● Problem to work on
Read the data below. Every line holding the string "Школа" must be copied.

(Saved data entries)
========

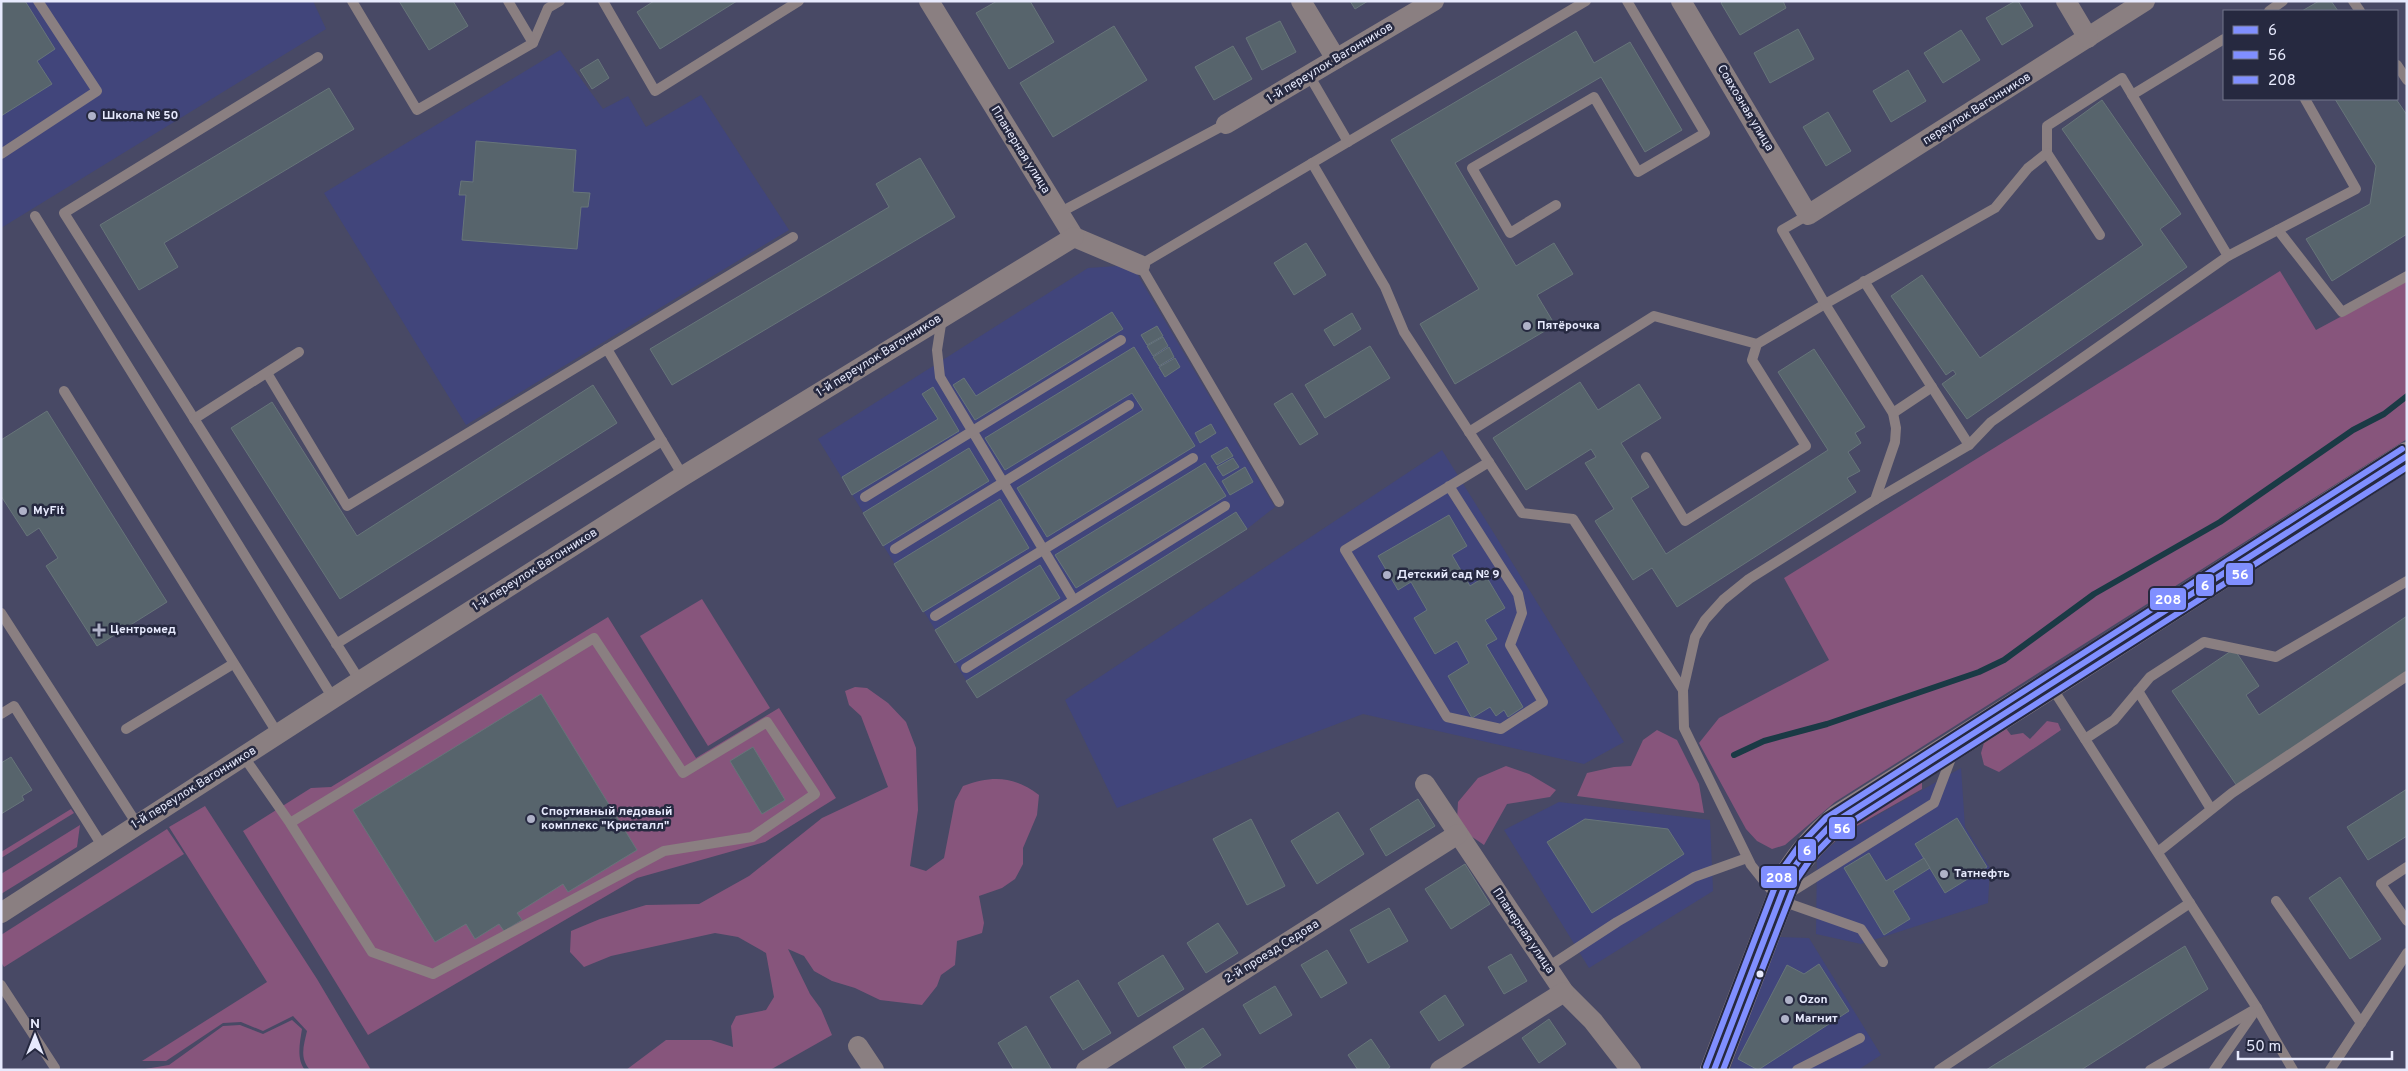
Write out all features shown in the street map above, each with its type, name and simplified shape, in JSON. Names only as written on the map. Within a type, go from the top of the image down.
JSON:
[{"type":"main road","points":[[1714,1070],[1779,900],[1797,862],[1833,823],[2407,456]]},
{"type":"street","name":"Планерная улица","points":[[928,1],[1074,237]]},
{"type":"street","points":[[1301,1],[1336,59]]},
{"type":"street","name":"1-й переулок Вагонников","points":[[1226,124],[1434,1]]},
{"type":"street","name":"Совхозная улица","points":[[1681,1],[1808,215]]},
{"type":"street","points":[[2066,1],[2088,38]]},
{"type":"street","name":"переулок Вагонников","points":[[1808,215],[2145,1]]},
{"type":"street","points":[[1074,237],[1140,265]]},
{"type":"street","name":"1-й переулок Вагонников","points":[[1,913],[333,698],[683,476],[1074,237]]},
{"type":"street","name":"Планерная улица","points":[[1425,784],[1564,992],[1593,1021],[1631,1070]]},
{"type":"street","name":"2-й проезд Седова","points":[[1086,1070],[1458,834]]},
{"type":"street","points":[[1440,1070],[1564,992]]},
{"type":"street","points":[[858,1046],[874,1070]]},
{"type":"lane","points":[[1,154],[97,91],[38,1]]},
{"type":"lane","points":[[352,1],[417,110],[533,43],[548,8],[560,1]]},
{"type":"lane","points":[[508,1],[533,43]]},
{"type":"lane","points":[[603,1],[656,91],[799,1]]},
{"type":"lane","points":[[1279,502],[1140,265],[1586,1]]},
{"type":"lane","points":[[1556,205],[1510,233],[1472,168],[1594,97],[1638,172],[1705,133],[1627,1]]},
{"type":"lane","points":[[2270,10],[2283,1]]},
{"type":"lane","points":[[2132,95],[2223,40]]},
{"type":"lane","points":[[318,57],[64,213],[360,681]]},
{"type":"lane","points":[[2398,66],[2407,80]]},
{"type":"lane","points":[[1309,75],[1348,142]]},
{"type":"lane","points":[[2100,234],[2047,153],[2047,126],[2122,78],[2228,256]]},
{"type":"lane","points":[[1883,962],[1861,929],[1779,900],[1747,858],[1684,728],[1683,690],[1695,636],[1705,620],[1723,600],[1749,579],[1875,500],[1969,445],[1991,422],[2228,256],[2356,189],[2306,100]]},
{"type":"lane","points":[[1059,213],[1226,124]]},
{"type":"lane","points":[[1646,457],[1685,521],[1806,446],[1752,360],[1756,344],[1995,208],[2028,168],[2047,153]]},
{"type":"lane","points":[[1312,163],[1385,286],[1404,332],[1522,513],[1573,519],[1683,690]]},
{"type":"lane","points":[[1808,215],[1782,230],[1824,304],[1893,414],[1896,428],[1895,442],[1875,500]]},
{"type":"lane","points":[[35,216],[333,698]]},
{"type":"lane","points":[[2278,230],[2342,312],[2407,276]]},
{"type":"lane","points":[[267,373],[347,506],[793,237]]},
{"type":"lane","points":[[1864,281],[1969,445]]},
{"type":"lane","points":[[1469,432],[1654,316],[1756,344]]},
{"type":"lane","points":[[942,317],[937,350],[940,377],[971,432],[1073,599]]},
{"type":"lane","points":[[865,497],[1120,340]]},
{"type":"lane","points":[[607,350],[683,476]]},
{"type":"lane","points":[[194,419],[299,352]]},
{"type":"lane","points":[[1893,414],[1932,388]]},
{"type":"lane","points":[[64,390],[278,734]]},
{"type":"lane","points":[[895,549],[1129,404]]},
{"type":"lane","points":[[336,644],[662,441]]},
{"type":"lane","points":[[936,616],[1193,458]]},
{"type":"lane","points":[[1449,486],[1518,594],[1522,613],[1510,645],[1543,702],[1500,729],[1447,717],[1345,550],[1449,486],[1489,462]]},
{"type":"lane","points":[[966,668],[1073,599],[1225,506]]},
{"type":"lane","points":[[2085,739],[2114,720],[2150,677],[2204,642],[2276,657],[2407,581]]},
{"type":"lane","points":[[1,613],[137,824]]},
{"type":"lane","points":[[244,757],[290,823],[372,952],[433,974],[664,851],[752,837],[815,794],[767,722],[683,773],[594,638],[290,823]]},
{"type":"lane","points":[[126,728],[233,664]]},
{"type":"lane","points":[[2158,852],[2232,792],[2342,717],[2407,676]]},
{"type":"lane","points":[[2050,686],[2257,1008],[2293,1070]]},
{"type":"lane","points":[[2138,691],[2212,809]]},
{"type":"lane","points":[[1,714],[14,706],[103,847]]},
{"type":"lane","points":[[1779,900],[1934,803],[1956,745]]},
{"type":"lane","points":[[1548,967],[1617,922],[1694,877],[1747,858]]},
{"type":"lane","points":[[2407,867],[2381,884],[2407,921]]},
{"type":"lane","points":[[2276,901],[2361,1024]]},
{"type":"lane","points":[[1939,1070],[2190,903]]},
{"type":"lane","points":[[2330,1070],[2407,953]]},
{"type":"lane","points":[[1,985],[55,1068]]},
{"type":"lane","points":[[2150,1070],[2257,1008]]},
{"type":"lane","points":[[2214,1070],[2257,1008]]},
{"type":"lane","points":[[1797,1070],[1860,1038]]},
{"type":"shaded area","name":"Школа № 50","points":[[1,1],[313,1],[326,29],[1,228]]},
{"type":"shaded area","points":[[560,50],[603,109],[628,96],[646,127],[701,95],[789,230],[466,425],[324,193]]},
{"type":"shaded area","points":[[1132,265],[1275,507],[1247,529],[977,698],[818,439],[1088,268]]},
{"type":"shaded area","points":[[2280,271],[2316,330],[2407,281],[2407,439],[1835,802],[1785,845],[1772,849],[1757,841],[1746,829],[1699,743],[1719,718],[1829,660],[1784,578]]},
{"type":"shaded area","name":"Детский сад № 9","points":[[1442,450],[1624,742],[1584,764],[1363,714],[1117,808],[1065,700]]},
{"type":"shaded area","points":[[702,599],[770,708],[708,746],[640,636]]},
{"type":"shaded area","name":"Спортивный ледовый комплекс \"Кристалл\"","points":[[608,617],[696,758],[779,708],[836,798],[765,842],[637,878],[368,1035],[243,831],[311,788],[331,787]]},
{"type":"shaded area","points":[[855,687],[867,688],[888,703],[906,722],[916,748],[918,810],[910,866],[926,871],[944,858],[955,801],[963,786],[983,780],[1002,779],[1020,784],[1039,795],[1037,815],[1023,848],[1023,864],[1015,879],[1002,888],[979,896],[984,923],[982,933],[957,941],[955,965],[941,975],[937,986],[922,1005],[880,1000],[855,988],[832,981],[814,971],[804,956],[788,949],[810,994],[821,1009],[832,1035],[770,1070],[626,1070],[666,1040],[711,1040],[733,1047],[731,1026],[736,1016],[766,1010],[774,997],[766,953],[738,937],[715,933],[611,956],[584,967],[570,952],[571,931],[600,919],[646,905],[699,904],[749,876],[822,818],[888,787],[861,716],[849,705],[845,691]]},
{"type":"shaded area","points":[[2047,721],[2058,723],[2061,730],[1999,772],[1984,765],[1981,753],[1986,736],[2005,727],[2011,735],[2023,733],[2030,739]]},
{"type":"shaded area","points":[[1657,730],[1677,740],[1699,784],[1704,813],[1577,796],[1587,773],[1614,767],[1631,766],[1643,740]]},
{"type":"shaded area","points":[[1506,766],[1529,774],[1556,790],[1550,797],[1507,804],[1484,845],[1465,832],[1457,820],[1458,802],[1478,778]]},
{"type":"shaded area","points":[[1961,768],[1965,827],[1990,868],[1988,903],[1861,944],[1816,934],[1817,858],[1846,833]]},
{"type":"shaded area","points":[[1917,781],[1922,783],[1922,789],[1846,832],[1816,857],[1837,827]]},
{"type":"shaded area","points":[[1559,802],[1710,820],[1713,891],[1589,968],[1504,830]]},
{"type":"shaded area","points":[[205,806],[317,979],[371,1070],[310,1070],[303,1056],[307,1031],[293,1016],[263,1031],[241,1022],[223,1023],[166,1061],[142,1061],[267,982],[169,827]]},
{"type":"shaded area","points":[[71,809],[74,813],[1,858],[1,852]]},
{"type":"shaded area","points":[[80,825],[77,847],[1,894],[1,874]]},
{"type":"shaded area","points":[[167,829],[184,854],[4,967],[1,962],[1,935]]},
{"type":"shaded area","points":[[1777,937],[1809,938],[1881,1055],[1858,1070],[1730,1070]]},
{"type":"shaded area","points":[[292,1020],[302,1029],[300,1061],[305,1070],[139,1070],[169,1065],[223,1026],[240,1025],[263,1034]]},
{"type":"building","points":[[1,1],[25,1],[55,49],[37,61],[52,84],[1,116]]},
{"type":"building","points":[[399,1],[453,1],[468,26],[429,50]]},
{"type":"building","points":[[654,1],[737,1],[660,49],[637,12]]},
{"type":"building","points":[[997,1],[1030,1],[1054,42],[1009,69],[976,13]]},
{"type":"building","points":[[1350,1],[1368,1],[1355,9]]},
{"type":"building","points":[[1723,1],[1783,1],[1786,8],[1740,35],[1721,3]]},
{"type":"building","points":[[2018,1],[2033,26],[2002,45],[1986,18]]},
{"type":"building","points":[[2319,1],[2331,1],[2337,10],[2304,10]]},
{"type":"building","points":[[1280,21],[1296,52],[1262,70],[1246,38]]},
{"type":"building","points":[[1114,26],[1147,80],[1053,137],[1020,83]]},
{"type":"building","points":[[1798,29],[1814,59],[1770,83],[1754,53]]},
{"type":"building","points":[[1961,30],[1980,60],[1943,83],[1924,53]]},
{"type":"building","points":[[1576,31],[1594,63],[1630,42],[1682,130],[1645,152],[1601,77],[1455,163],[1516,266],[1554,243],[1573,274],[1537,295],[1555,325],[1455,384],[1420,324],[1479,289],[1391,140]]},
{"type":"building","points":[[1233,46],[1252,79],[1214,100],[1195,67]]},
{"type":"building","points":[[598,59],[609,78],[592,89],[580,70]]},
{"type":"building","points":[[1908,70],[1926,101],[1891,122],[1873,91]]},
{"type":"building","points":[[329,88],[354,129],[164,243],[178,267],[139,290],[100,225]]},
{"type":"building","points":[[2102,100],[2181,214],[2160,229],[2187,267],[1967,419],[1942,384],[1956,374],[1953,370],[1946,375],[1891,296],[1922,275],[1980,358],[2143,245],[2062,129]]},
{"type":"building","points":[[2336,100],[2397,100],[2407,115],[2407,234],[2332,281],[2306,239],[2370,204],[2376,166]]},
{"type":"building","points":[[1828,112],[1851,151],[1826,166],[1803,127]]},
{"type":"building","points":[[476,141],[576,150],[573,192],[590,193],[588,207],[581,207],[577,249],[462,240],[466,195],[459,195],[461,181],[473,182]]},
{"type":"building","points":[[920,158],[955,217],[672,385],[650,349],[889,207],[876,184]]},
{"type":"building","points":[[1306,243],[1326,275],[1294,295],[1274,263]]},
{"type":"building","points":[[1112,312],[1123,329],[975,420],[953,385],[964,378],[976,396]]},
{"type":"building","points":[[1352,313],[1361,329],[1334,346],[1324,330]]},
{"type":"building","points":[[1157,326],[1163,336],[1147,345],[1141,335]]},
{"type":"building","points":[[1163,337],[1168,346],[1153,356],[1147,346]]},
{"type":"building","points":[[1370,346],[1390,378],[1325,418],[1305,385]]},
{"type":"building","points":[[1134,347],[1195,446],[1047,537],[1017,488],[1143,410],[1132,393],[1005,470],[985,438]]},
{"type":"building","points":[[1169,347],[1174,357],[1159,366],[1153,357]]},
{"type":"building","points":[[1814,349],[1865,427],[1855,433],[1861,443],[1848,452],[1860,471],[1847,478],[1856,492],[1677,607],[1652,568],[1633,580],[1595,521],[1614,509],[1585,463],[1596,457],[1591,449],[1526,490],[1493,438],[1580,382],[1598,410],[1639,384],[1661,418],[1621,443],[1649,487],[1631,498],[1666,554],[1828,450],[1778,372]]},
{"type":"building","points":[[1175,358],[1180,367],[1165,377],[1159,367]]},
{"type":"building","points":[[593,385],[617,423],[340,599],[231,428],[272,402],[357,536]]},
{"type":"building","points":[[933,387],[959,431],[852,495],[842,477],[938,419],[922,394]]},
{"type":"building","points":[[1292,393],[1318,434],[1300,445],[1274,404]]},
{"type":"building","points":[[47,411],[167,602],[97,646],[46,566],[58,558],[39,528],[27,536],[1,496],[1,440]]},
{"type":"building","points":[[1211,424],[1216,433],[1200,443],[1195,433]]},
{"type":"building","points":[[1227,447],[1233,456],[1217,465],[1211,456]]},
{"type":"building","points":[[969,448],[989,481],[883,546],[863,513]]},
{"type":"building","points":[[1233,458],[1239,467],[1223,476],[1217,467]]},
{"type":"building","points":[[1205,463],[1226,496],[1076,588],[1055,555]]},
{"type":"building","points":[[1245,467],[1253,482],[1230,495],[1222,481]]},
{"type":"building","points":[[1000,499],[1029,548],[923,612],[894,564]]},
{"type":"building","points":[[1236,512],[1247,529],[977,698],[966,681]]},
{"type":"building","points":[[1449,515],[1467,546],[1452,555],[1470,586],[1486,576],[1505,608],[1485,620],[1497,639],[1486,645],[1523,707],[1508,717],[1504,710],[1496,716],[1490,707],[1472,718],[1448,676],[1469,663],[1457,641],[1435,654],[1414,618],[1427,610],[1411,582],[1398,590],[1378,556]]},
{"type":"building","points":[[1040,565],[1060,598],[955,663],[935,630]]},
{"type":"building","points":[[2407,616],[2407,671],[2237,786],[2172,691],[2234,649],[2259,686],[2246,695],[2259,715]]},
{"type":"building","points":[[541,694],[637,850],[568,892],[563,884],[517,913],[522,920],[504,931],[499,924],[475,939],[466,924],[435,942],[353,810]]},
{"type":"building","points":[[753,747],[785,800],[762,814],[730,761]]},
{"type":"building","points":[[11,757],[32,790],[22,796],[24,800],[1,814],[1,763]]},
{"type":"building","points":[[2407,789],[2407,836],[2368,860],[2347,827]]},
{"type":"building","points":[[1418,799],[1435,826],[1386,856],[1370,829]]},
{"type":"building","points":[[1338,812],[1364,854],[1317,884],[1291,841]]},
{"type":"building","points":[[1957,818],[1987,867],[1945,893],[1915,844]]},
{"type":"building","points":[[1251,819],[1285,886],[1247,905],[1213,839]]},
{"type":"building","points":[[1585,819],[1668,829],[1684,854],[1592,913],[1547,842]]},
{"type":"building","points":[[1869,853],[1886,881],[1924,858],[1930,868],[1893,891],[1910,919],[1884,935],[1844,868]]},
{"type":"building","points":[[1465,864],[1490,904],[1451,929],[1425,889]]},
{"type":"building","points":[[2340,877],[2381,939],[2350,959],[2309,898]]},
{"type":"building","points":[[1389,908],[1408,941],[1368,963],[1350,930]]},
{"type":"building","points":[[1218,923],[1238,953],[1206,973],[1187,943]]},
{"type":"building","points":[[2185,946],[2208,989],[2081,1070],[1986,1070]]},
{"type":"building","points":[[1327,950],[1347,983],[1321,998],[1301,965]]},
{"type":"building","points":[[1511,954],[1527,981],[1504,994],[1488,967]]},
{"type":"building","points":[[1163,955],[1184,989],[1138,1017],[1118,983]]},
{"type":"building","points":[[1819,964],[1849,1011],[1758,1070],[1738,1059],[1787,965],[1804,974]]},
{"type":"building","points":[[1078,980],[1111,1033],[1083,1050],[1050,997]]},
{"type":"building","points":[[1275,986],[1292,1015],[1260,1034],[1243,1005]]},
{"type":"building","points":[[1445,995],[1464,1025],[1439,1041],[1420,1012]]},
{"type":"building","points":[[1549,1019],[1566,1044],[1539,1063],[1522,1038]]},
{"type":"building","points":[[1026,1026],[1052,1070],[1014,1070],[998,1043]]},
{"type":"building","points":[[1203,1028],[1221,1055],[1198,1070],[1187,1070],[1173,1047]]},
{"type":"building","points":[[1371,1039],[1390,1067],[1386,1070],[1358,1070],[1348,1055]]},
{"type":"waterway","points":[[1734,755],[1764,741],[1827,724],[1979,672],[2004,660],[2094,594],[2220,522],[2353,430],[2384,414],[2407,396]]},
{"type":"transit line","name":"208","points":[[1706,1067],[1781,871],[1799,846],[1826,818],[2402,449]]},
{"type":"transit line","name":"6","points":[[1714,1070],[1789,875],[1805,852],[1832,824],[2407,456]]},
{"type":"transit line","name":"56","points":[[1723,1070],[1797,879],[1812,857],[1837,831],[2407,467]]},
{"type":"place","name":"Школа № 50","points":[[92,116]]},
{"type":"place","name":"Пятёрочка","points":[[1527,326]]},
{"type":"place","name":"MyFit","points":[[23,511]]},
{"type":"place","name":"Детский сад № 9","points":[[1387,575]]},
{"type":"place","name":"Центромед","points":[[99,630]]},
{"type":"place","name":"Спортивный ледовый комплекс \"Кристалл\"","points":[[531,819]]},
{"type":"place","name":"Татнефть","points":[[1944,874]]},
{"type":"place","name":"Ozon","points":[[1789,1000]]},
{"type":"place","name":"Магнит","points":[[1785,1019]]}]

========

● Response to this exercise
{"type":"shaded area","name":"Школа № 50","points":[[1,1],[313,1],[326,29],[1,228]]},
{"type":"place","name":"Школа № 50","points":[[92,116]]},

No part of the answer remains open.